De plus, une limite des approches focalisées exclusivement sur l’apprentissage peut être de laisser de côté l’activité des enseignants (Burkhardt, 2010), dirigée vers l’acquisition de connaissances par les élèves. Or cette activité doit être prise en considération dans le cadre de démarches de conception de TICE pour favoriser leur intégration dans le travail enseignant. Au final, les concepteurs doivent donc s’appuyer à la fois sur les activités d’enseignement et d’apprentissage.

Par ailleurs, afin de prendre en compte l’apprentissage sur l’ensemble de la conception, il a été montré que l’analyse d’une tâche-élève peut s’appuyer sur l’expertise d’un didacticien dans une discipline donnée afin d’identifier ce que l’élève peut faire pour la réaliser (Rogalski, 2008). Un didacticien peut en effet s’appuyer sur les différents types de processus d’apprentissage adaptés aux formes de connaissances des élèves (p. ex.
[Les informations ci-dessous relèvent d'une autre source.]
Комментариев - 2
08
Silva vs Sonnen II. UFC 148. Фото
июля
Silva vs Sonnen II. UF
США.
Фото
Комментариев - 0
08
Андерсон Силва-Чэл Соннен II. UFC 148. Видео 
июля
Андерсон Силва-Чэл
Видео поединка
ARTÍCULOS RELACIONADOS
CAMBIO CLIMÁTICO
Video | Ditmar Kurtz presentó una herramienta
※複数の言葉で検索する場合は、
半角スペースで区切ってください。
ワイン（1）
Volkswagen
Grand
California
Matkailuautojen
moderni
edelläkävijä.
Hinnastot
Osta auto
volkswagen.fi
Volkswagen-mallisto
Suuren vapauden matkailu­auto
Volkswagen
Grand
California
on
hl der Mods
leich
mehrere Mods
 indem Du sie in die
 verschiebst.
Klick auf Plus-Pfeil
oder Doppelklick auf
Musial & al., 2011) afin de proposer des tâches d’apprentissages pertinentes dans le cadre de leur enseignement. C’était un des rôles de l’enseignante-chercheure en didactique qui a participé à l’ensemble de la conception.
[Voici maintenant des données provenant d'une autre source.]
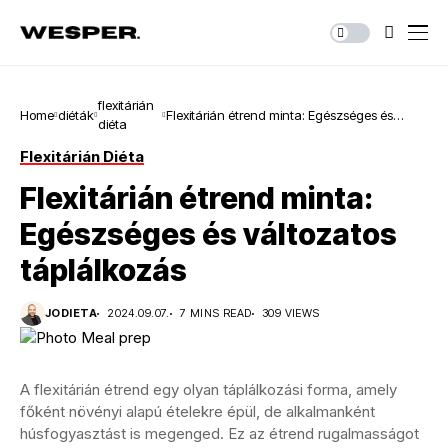
flexitárián
Home
diéták
Flexitárián étrend minta: Egészséges és
diéta
változatos táplálkozás
Flexitárián Diéta
Flexitárián étrend minta:
Egészséges és változatos
táplálkozás
JODIETA
2024.09.07.
7 MINS READ
309 VIEWS
A flexitárián étrend egy olyan táplálkozási forma, amely
főként növényi alapú ételekre épül, de alkalmanként
húsfogyasztást is megenged. Ez az étrend rugalmasságot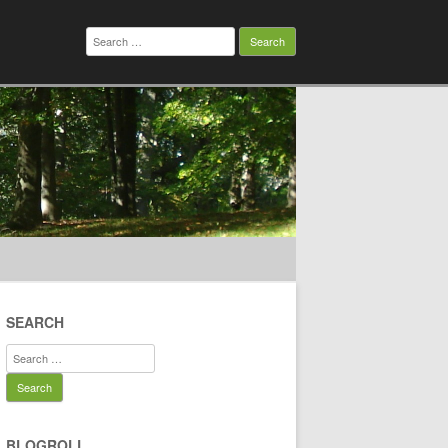
Search
for:
SEARCH
Search
for:
BLOGROLL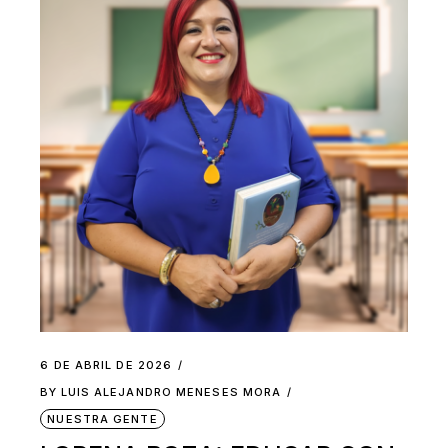
6 DE ABRIL DE 2026
BY
LUIS ALEJANDRO MENESES MORA
NUESTRA GENTE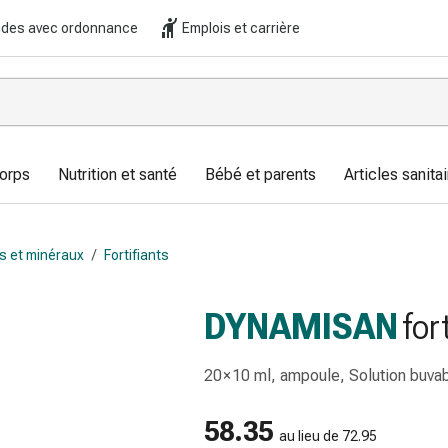
es avec ordonnance
Emplois et carrière
corps
Nutrition et santé
Bébé et parents
Articles sanitai
s et minéraux
/
Fortifiants
DYNAMISAN
for
20 × 10 ml, ampoule, Solution buva
58.35
au lieu de 72.95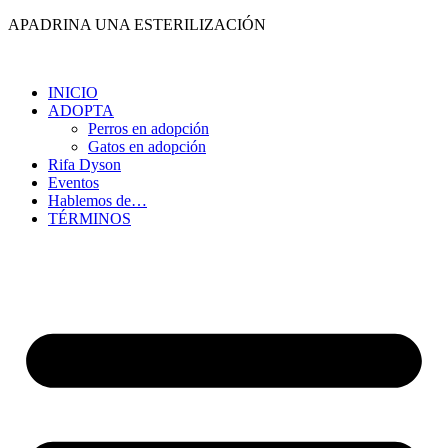
Ir
APADRINA UNA ESTERILIZACIÓN
al
contenido
INICIO
ADOPTA
Perros en adopción
Gatos en adopción
Rifa Dyson
Eventos
Hablemos de…
TÉRMINOS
1.1.2.3 Les ergonomes du CEA-LIST

Au moins un ergonome était présent à chaque réunion parmi les deux qui participaient au projet de conception (une ergonome experte en conception avec de nouvelles technologies et un doctorant en ergonomie).

Ils avaient plusieurs rôles lors des réunions de conception, dont celui de référent sur la technologie (tables interactives et interactions tangibles). Ce rôle se traduisait par la présentation des technologies, de leurs apports et limites potentiels, à la fois techniques et ergonomiques, notamment grâce aux résultats de l’analyse prospective (cf. chapitre 5) et à la littérature (cf. chapitre 3). De plus, ils rendaient compte de l’avancement de la réalisation de l’application tangible et des objets intermédiaires de conception.
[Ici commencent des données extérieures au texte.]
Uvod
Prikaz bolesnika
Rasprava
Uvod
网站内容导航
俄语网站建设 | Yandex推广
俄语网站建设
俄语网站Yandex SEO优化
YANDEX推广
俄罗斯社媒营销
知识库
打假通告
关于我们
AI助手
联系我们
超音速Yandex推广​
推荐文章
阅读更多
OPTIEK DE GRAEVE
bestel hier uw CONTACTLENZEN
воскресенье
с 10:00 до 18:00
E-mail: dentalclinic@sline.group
En outre, les ergonomes étaient également co-concepteurs, critiques et forces de propositions d’après la littérature et les études menées sur le terrain. Ils assistaient la démarche globale en traçant la logique de conception concernant l’avancement des caractéristiques de l’artefact. Enfin, les ergonomes alimentaient, avec l’enseignant qui y avait participé, les restitutions post-expérimentales et émettaient des propositions d’amélioration en lien avec la technologie.

1.1.3 Matériel

Les réunions de conception avaient lieu dans les locaux de l’IFÉ, qui disposait d’une table interactive. Initialement, un démonstrateur avait été conçu en amont des réunions pour illustrer les principes de base des interactions tangibles. Il s’agissait du même que celui utilisé dans l’atelier créatif du chapitre 5. Dans un premier temps, des maquettes papier ont été utilisées. Par la suite, les concepteurs ont pu interagir avec différentes versions de l’artefact en cours d’élaboration, c.-à-d. les objets tangibles et le prototype de l’application logicielle. Par ailleurs, les scénarios pédagogiques initiaux, ou en cours de reformulation, servaient également de support pour guider la conception.

1.1.4 Données recueillies

Des enregistrements audio de chaque réunion ont été réalisés et, pour certaines d’entre-elles, une caméra filmait les échanges entre concepteurs et leurs interactions avec la table interactive et les objets tangibles. Les différents supports mobilisés, ont également été collectés, p. ex. les croquis des concepteurs, les maquettes utilisées et les comptes-rendus des réunions.